La oscuridad envuelve las calles. La gasolina, la electricidad o el aceite son un 30% más caros que en el resto de Italia
El miércoles pasado, Fátima, de 9 años, y Rania, de 8, dos niñas sirias llegadas en uno de los últimos desembarcos, recogían flores amarillas entre piedras, botellas de plástico vacías, ropa sucia y cristales rotos. Las promesas en Lampedusa —de campos de golf o de funerales de Estado— se las suele llevar el viento del invierno.

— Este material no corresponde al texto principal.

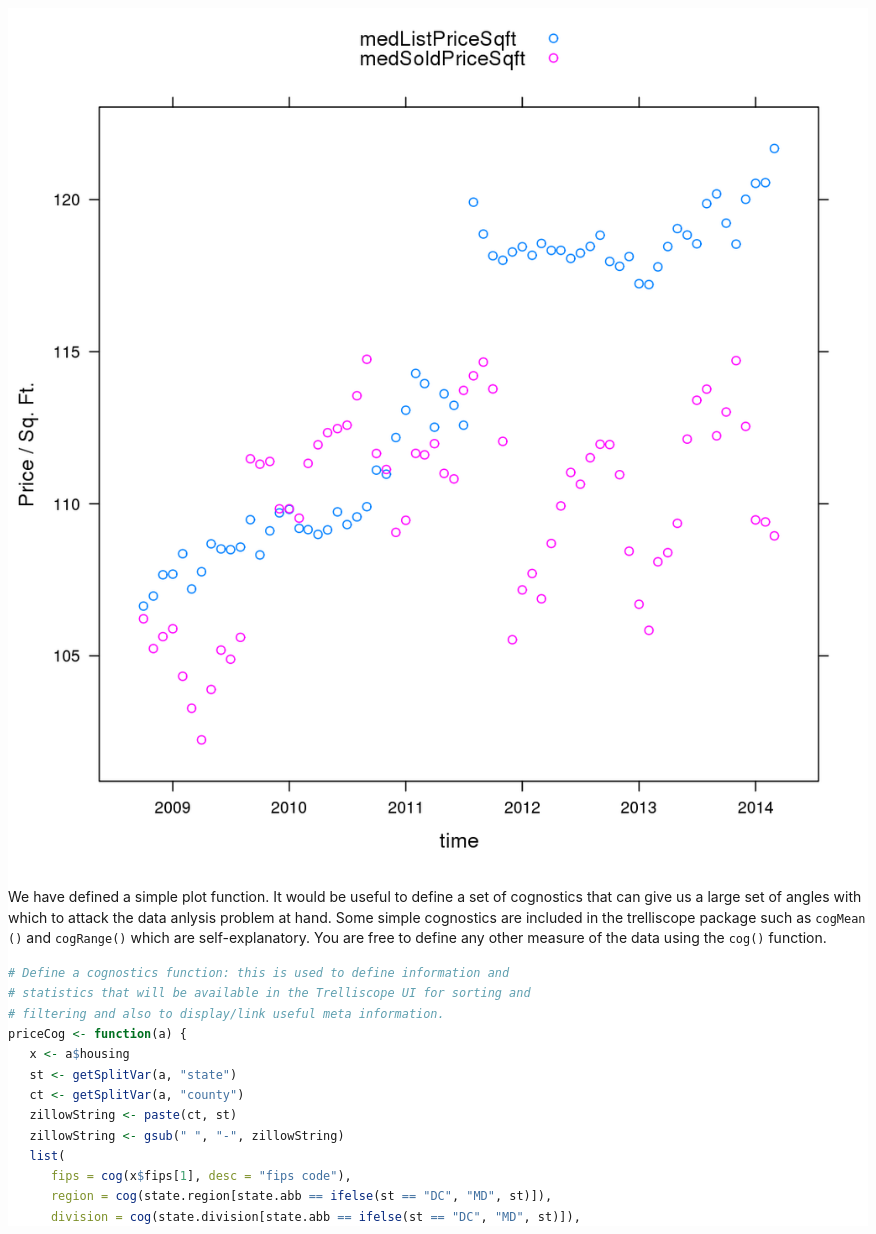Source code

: ![plot of chunk unnamed-chunk-14](figures/knitr/unnamed-chunk-14.png) 

We have defined a simple plot function. It would be useful to define a set of cognostics that can give us a large set of angles with which to attack the data anlysis problem at hand. Some simple cognostics are included in the trelliscope package such as `cogMean()` and `cogRange()` which are self-explanatory. You are free to define any other measure of the data using the `cog()` function.  


```r
# Define a cognostics function: this is used to define information and 
# statistics that will be available in the Trelliscope UI for sorting and 
# filtering and also to display/link useful meta information.
priceCog <- function(a) { 
   x <- a$housing
   st <- getSplitVar(a, "state")
   ct <- getSplitVar(a, "county")
   zillowString <- paste(ct, st)
   zillowString <- gsub(" ", "-", zillowString)
   list(
      fips = cog(x$fips[1], desc = "fips code"),
      region = cog(state.region[state.abb == ifelse(st == "DC", "MD", st)]),
      division = cog(state.division[state.abb == ifelse(st == "DC", "MD", st)]),
```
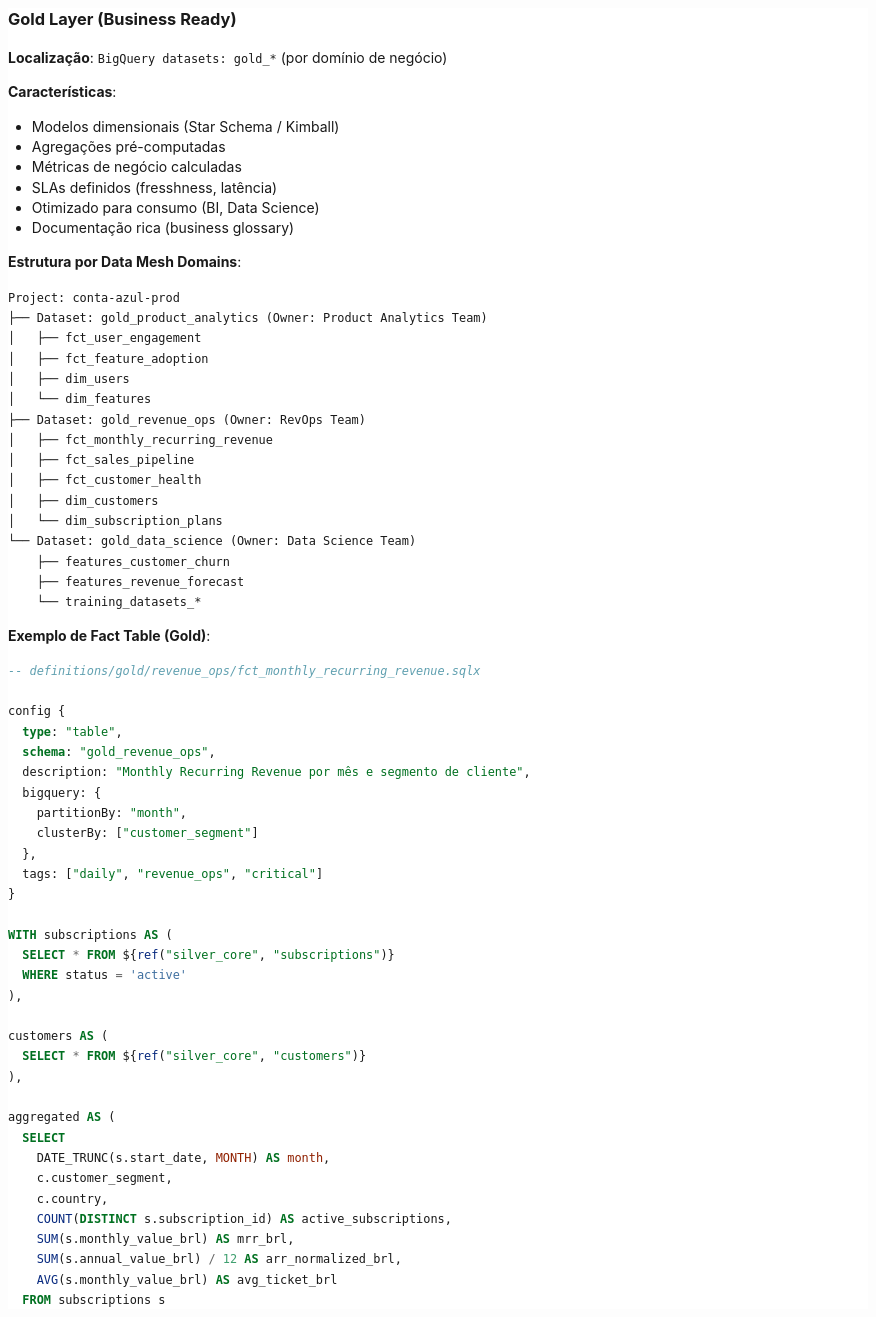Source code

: ### Gold Layer (Business Ready)
**Localização**: `BigQuery datasets: gold_*` (por domínio de negócio)

**Características**:
- Modelos dimensionais (Star Schema / Kimball)
- Agregações pré-computadas
- Métricas de negócio calculadas
- SLAs definidos (fresshness, latência)
- Otimizado para consumo (BI, Data Science)
- Documentação rica (business glossary)

**Estrutura por Data Mesh Domains**:
```
Project: conta-azul-prod
├── Dataset: gold_product_analytics (Owner: Product Analytics Team)
│   ├── fct_user_engagement
│   ├── fct_feature_adoption
│   ├── dim_users
│   └── dim_features
├── Dataset: gold_revenue_ops (Owner: RevOps Team)
│   ├── fct_monthly_recurring_revenue
│   ├── fct_sales_pipeline
│   ├── fct_customer_health
│   ├── dim_customers
│   └── dim_subscription_plans
└── Dataset: gold_data_science (Owner: Data Science Team)
    ├── features_customer_churn
    ├── features_revenue_forecast
    └── training_datasets_*
```

**Exemplo de Fact Table (Gold)**:
```sql
-- definitions/gold/revenue_ops/fct_monthly_recurring_revenue.sqlx

config {
  type: "table",
  schema: "gold_revenue_ops",
  description: "Monthly Recurring Revenue por mês e segmento de cliente",
  bigquery: {
    partitionBy: "month",
    clusterBy: ["customer_segment"]
  },
  tags: ["daily", "revenue_ops", "critical"]
}

WITH subscriptions AS (
  SELECT * FROM ${ref("silver_core", "subscriptions")}
  WHERE status = 'active'
),

customers AS (
  SELECT * FROM ${ref("silver_core", "customers")}
),

aggregated AS (
  SELECT
    DATE_TRUNC(s.start_date, MONTH) AS month,
    c.customer_segment,
    c.country,
    COUNT(DISTINCT s.subscription_id) AS active_subscriptions,
    SUM(s.monthly_value_brl) AS mrr_brl,
    SUM(s.annual_value_brl) / 12 AS arr_normalized_brl,
    AVG(s.monthly_value_brl) AS avg_ticket_brl
  FROM subscriptions s
```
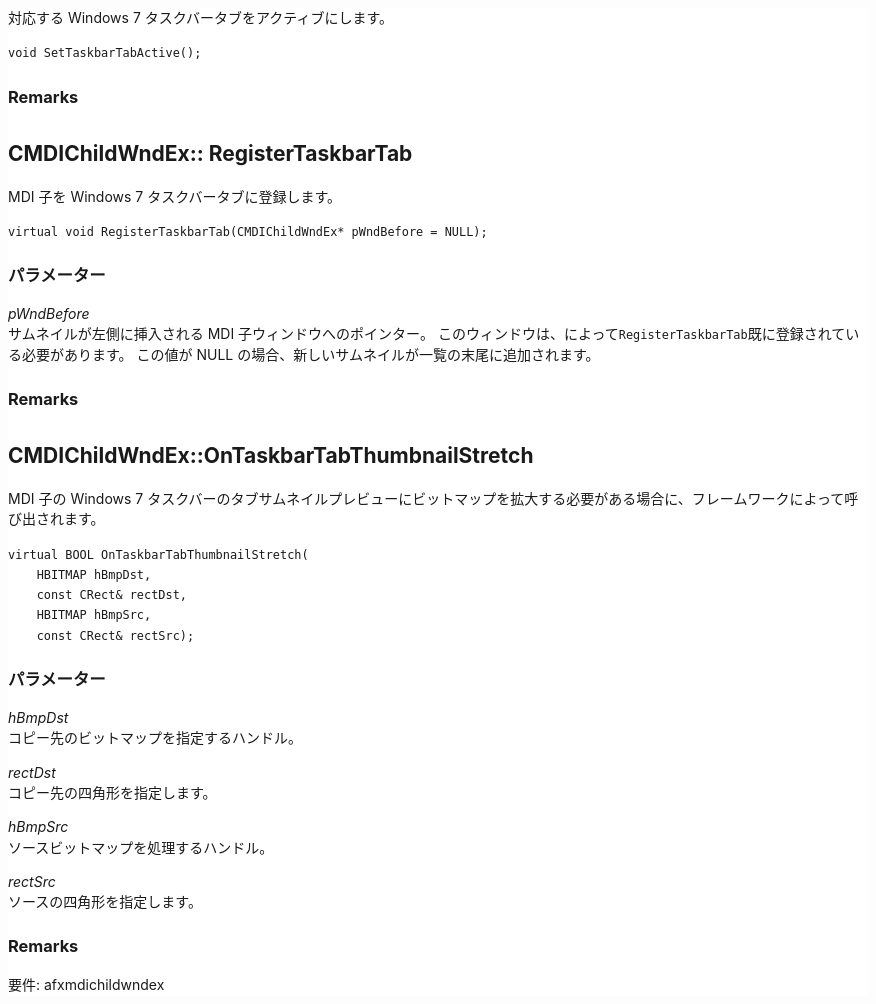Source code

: 対応する Windows 7 タスクバータブをアクティブにします。

```
void SetTaskbarTabActive();
```

### <a name="remarks"></a>Remarks

##  <a name="registertaskbartab"></a>CMDIChildWndEx:: RegisterTaskbarTab

MDI 子を Windows 7 タスクバータブに登録します。

```
virtual void RegisterTaskbarTab(CMDIChildWndEx* pWndBefore = NULL);
```

### <a name="parameters"></a>パラメーター

*pWndBefore*<br/>
サムネイルが左側に挿入される MDI 子ウィンドウへのポインター。 このウィンドウは、によって`RegisterTaskbarTab`既に登録されている必要があります。 この値が NULL の場合、新しいサムネイルが一覧の末尾に追加されます。

### <a name="remarks"></a>Remarks

##  <a name="ontaskbartabthumbnailstretch"></a>  CMDIChildWndEx::OnTaskbarTabThumbnailStretch

MDI 子の Windows 7 タスクバーのタブサムネイルプレビューにビットマップを拡大する必要がある場合に、フレームワークによって呼び出されます。

```
virtual BOOL OnTaskbarTabThumbnailStretch(
    HBITMAP hBmpDst,
    const CRect& rectDst,
    HBITMAP hBmpSrc,
    const CRect& rectSrc);
```

### <a name="parameters"></a>パラメーター

*hBmpDst*<br/>
コピー先のビットマップを指定するハンドル。

*rectDst*<br/>
コピー先の四角形を指定します。

*hBmpSrc*<br/>
ソースビットマップを処理するハンドル。

*rectSrc*<br/>
ソースの四角形を指定します。

### <a name="remarks"></a>Remarks

要件: afxmdichildwndex
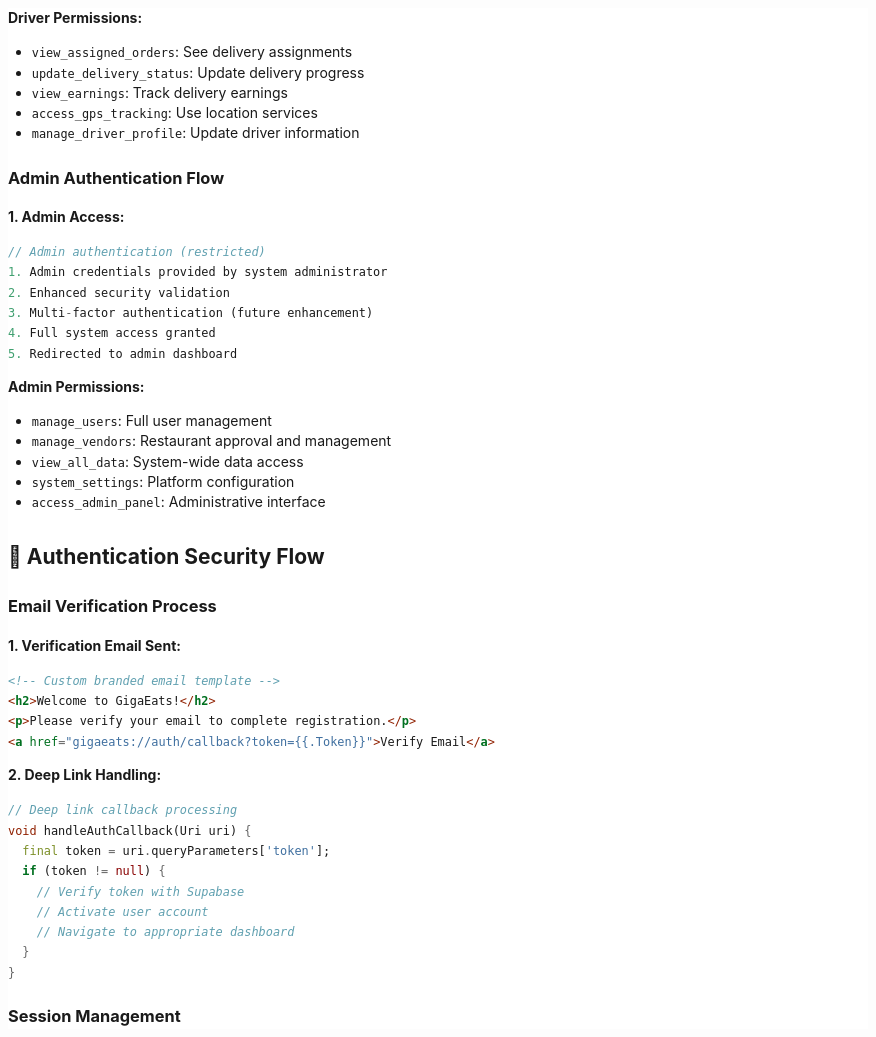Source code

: **Driver Permissions:**
- `view_assigned_orders`: See delivery assignments
- `update_delivery_status`: Update delivery progress
- `view_earnings`: Track delivery earnings
- `access_gps_tracking`: Use location services
- `manage_driver_profile`: Update driver information

### **Admin Authentication Flow**

**1. Admin Access:**
```dart
// Admin authentication (restricted)
1. Admin credentials provided by system administrator
2. Enhanced security validation
3. Multi-factor authentication (future enhancement)
4. Full system access granted
5. Redirected to admin dashboard
```

**Admin Permissions:**
- `manage_users`: Full user management
- `manage_vendors`: Restaurant approval and management
- `view_all_data`: System-wide data access
- `system_settings`: Platform configuration
- `access_admin_panel`: Administrative interface

## 🔐 Authentication Security Flow

### **Email Verification Process**

**1. Verification Email Sent:**
```html
<!-- Custom branded email template -->
<h2>Welcome to GigaEats!</h2>
<p>Please verify your email to complete registration.</p>
<a href="gigaeats://auth/callback?token={{.Token}}">Verify Email</a>
```

**2. Deep Link Handling:**
```dart
// Deep link callback processing
void handleAuthCallback(Uri uri) {
  final token = uri.queryParameters['token'];
  if (token != null) {
    // Verify token with Supabase
    // Activate user account
    // Navigate to appropriate dashboard
  }
}
```

### **Session Management**
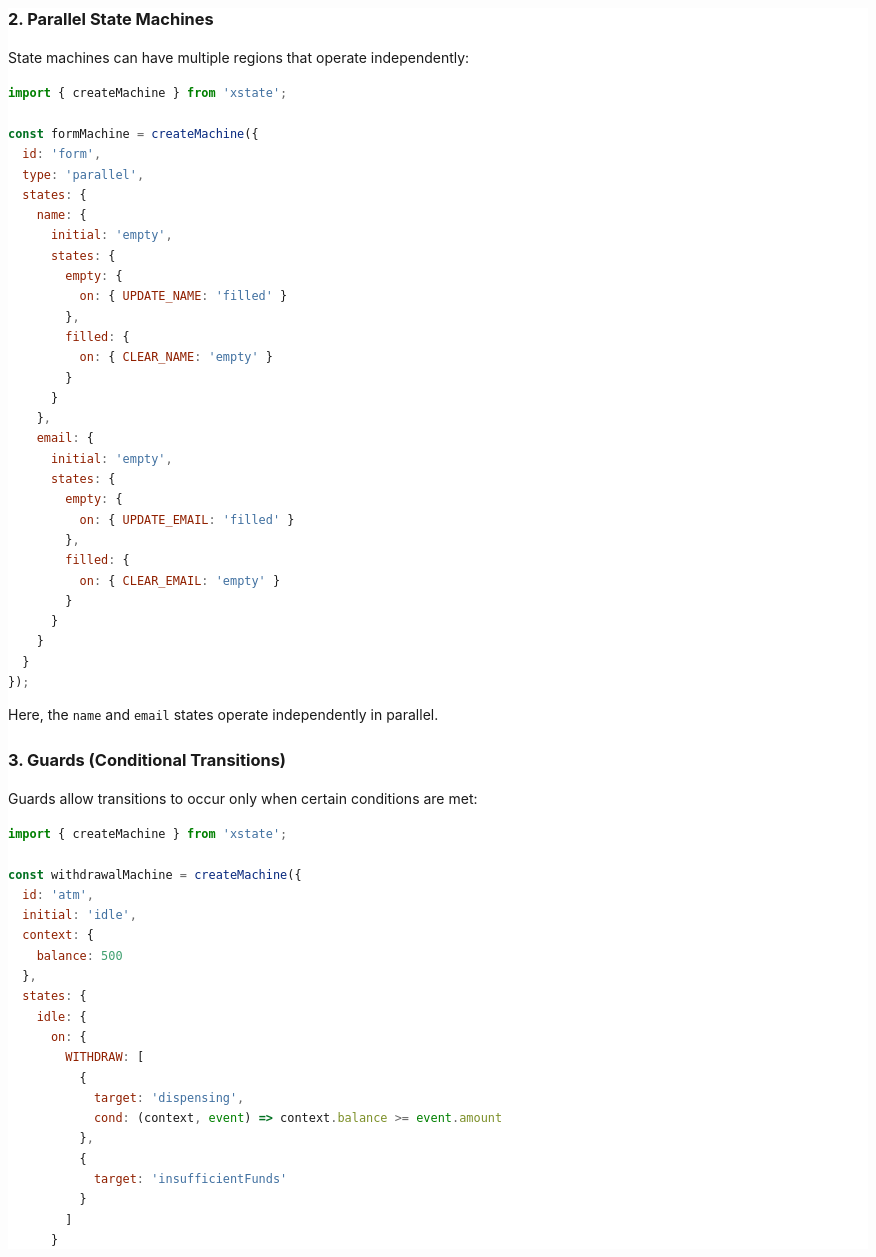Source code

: ### 2. Parallel State Machines

State machines can have multiple regions that operate independently:

```jsx
import { createMachine } from 'xstate';

const formMachine = createMachine({
  id: 'form',
  type: 'parallel',
  states: {
    name: {
      initial: 'empty',
      states: {
        empty: {
          on: { UPDATE_NAME: 'filled' }
        },
        filled: {
          on: { CLEAR_NAME: 'empty' }
        }
      }
    },
    email: {
      initial: 'empty',
      states: {
        empty: {
          on: { UPDATE_EMAIL: 'filled' }
        },
        filled: {
          on: { CLEAR_EMAIL: 'empty' }
        }
      }
    }
  }
});
```

Here, the `name` and `email` states operate independently in parallel.

### 3. Guards (Conditional Transitions)

Guards allow transitions to occur only when certain conditions are met:

```jsx
import { createMachine } from 'xstate';

const withdrawalMachine = createMachine({
  id: 'atm',
  initial: 'idle',
  context: {
    balance: 500
  },
  states: {
    idle: {
      on: {
        WITHDRAW: [
          {
            target: 'dispensing',
            cond: (context, event) => context.balance >= event.amount
          },
          {
            target: 'insufficientFunds'
          }
        ]
      }
```
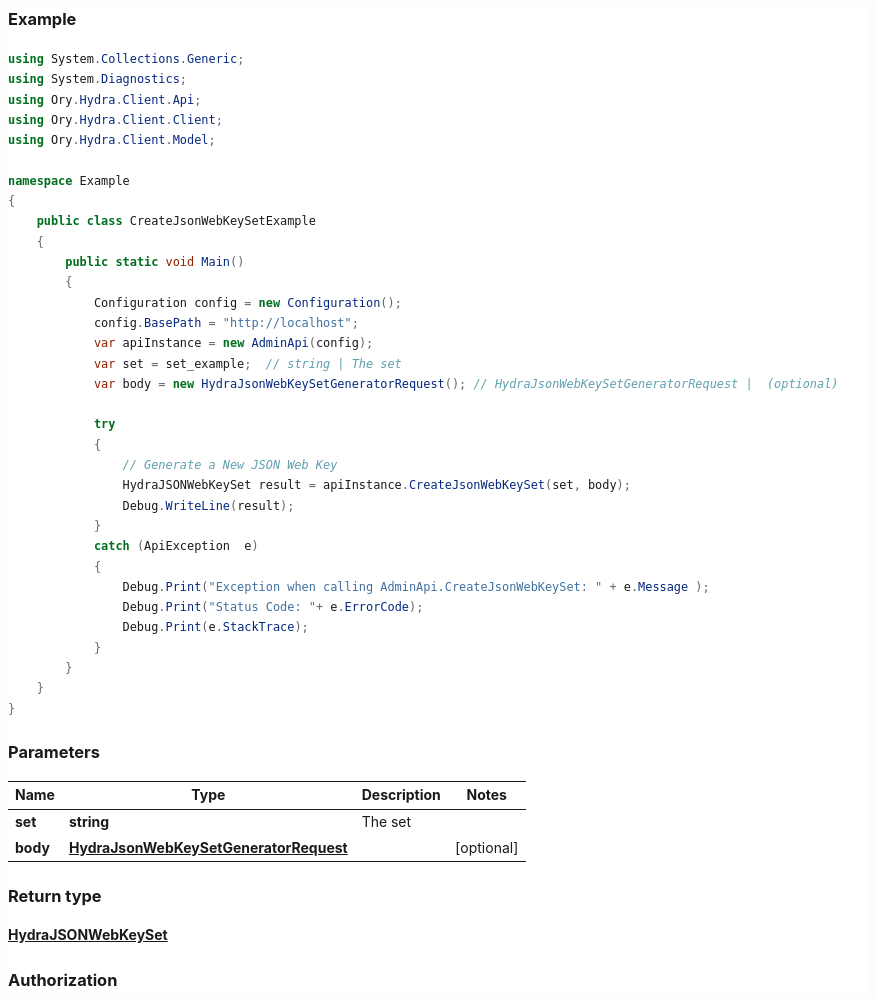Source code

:### Example
```csharp
using System.Collections.Generic;
using System.Diagnostics;
using Ory.Hydra.Client.Api;
using Ory.Hydra.Client.Client;
using Ory.Hydra.Client.Model;

namespace Example
{
    public class CreateJsonWebKeySetExample
    {
        public static void Main()
        {
            Configuration config = new Configuration();
            config.BasePath = "http://localhost";
            var apiInstance = new AdminApi(config);
            var set = set_example;  // string | The set
            var body = new HydraJsonWebKeySetGeneratorRequest(); // HydraJsonWebKeySetGeneratorRequest |  (optional) 

            try
            {
                // Generate a New JSON Web Key
                HydraJSONWebKeySet result = apiInstance.CreateJsonWebKeySet(set, body);
                Debug.WriteLine(result);
            }
            catch (ApiException  e)
            {
                Debug.Print("Exception when calling AdminApi.CreateJsonWebKeySet: " + e.Message );
                Debug.Print("Status Code: "+ e.ErrorCode);
                Debug.Print(e.StackTrace);
            }
        }
    }
}
```

### Parameters

Name | Type | Description  | Notes
------------- | ------------- | ------------- | -------------
 **set** | **string**| The set | 
 **body** | [**HydraJsonWebKeySetGeneratorRequest**](HydraJsonWebKeySetGeneratorRequest.md)|  | [optional] 

### Return type

[**HydraJSONWebKeySet**](HydraJSONWebKeySet.md)

### Authorization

Por eso, estas últimas noches, Vía Roma se convertía en un lugar triste, desconcertante. En cuanto los inmigrantes regresaban al centro de acogida para disputarse bajo los pinos un colchón húmedo de goma espuma y los habitantes de la isla, como Vito Fiorino o Angelina Bolino, se encerraban en sus casas, los profesionales de la tragedia —submarinistas, médicos, militares, voluntarios, periodistas— se intercambiaban, al consuelo de una copa, historias terribles. La del cadáver de una madre que, entre los restos del barco hundido, seguía tapando la boca de su hija para que no se ahogase. La de los tres hermanos, huérfanos del naufragio, enviados a un orfanato de Sicilia, donde solo lloran y dicen mamá. La del eritreo que perdió a toda su familia o la de la joven siria que alumbró a un hijo durante la travesía y luego murió ahogada. Son historias de la tragedia, pero no son la tragedia de quienes las cuentan. Tal vez un arañón en el corazón o una medalla al valor. Todos ellos tendrán historias que contar y gente que las escuche. Sin embargo, la familia de Josef y Shahina —Tala, Wail y Ahmed— siguen en el campo de acogida, sin saber qué será de ellos, sin importar lo que digan o a dónde prefieran ir. Son, según la ley italiana, culpables de un delito de inmigración ilegal. Como también lo es Angelina Bolino, de 74 años, por dejar su apartamento vacío a unos inmigrantes sin documentación: “¿Y cómo no les voy a dejar una parte de mi casa si a mí me sobra? Mi nieto me dice: abuela, has hecho una cosa noble. Y yo le digo: no, es una cosa normal. Se nos llena la boca diciendo ‘mi tierra, mi tierra’. ¿Cómo va a ser la tierra de nadie si aquí estamos de paseo y por tan poco tiempo?”.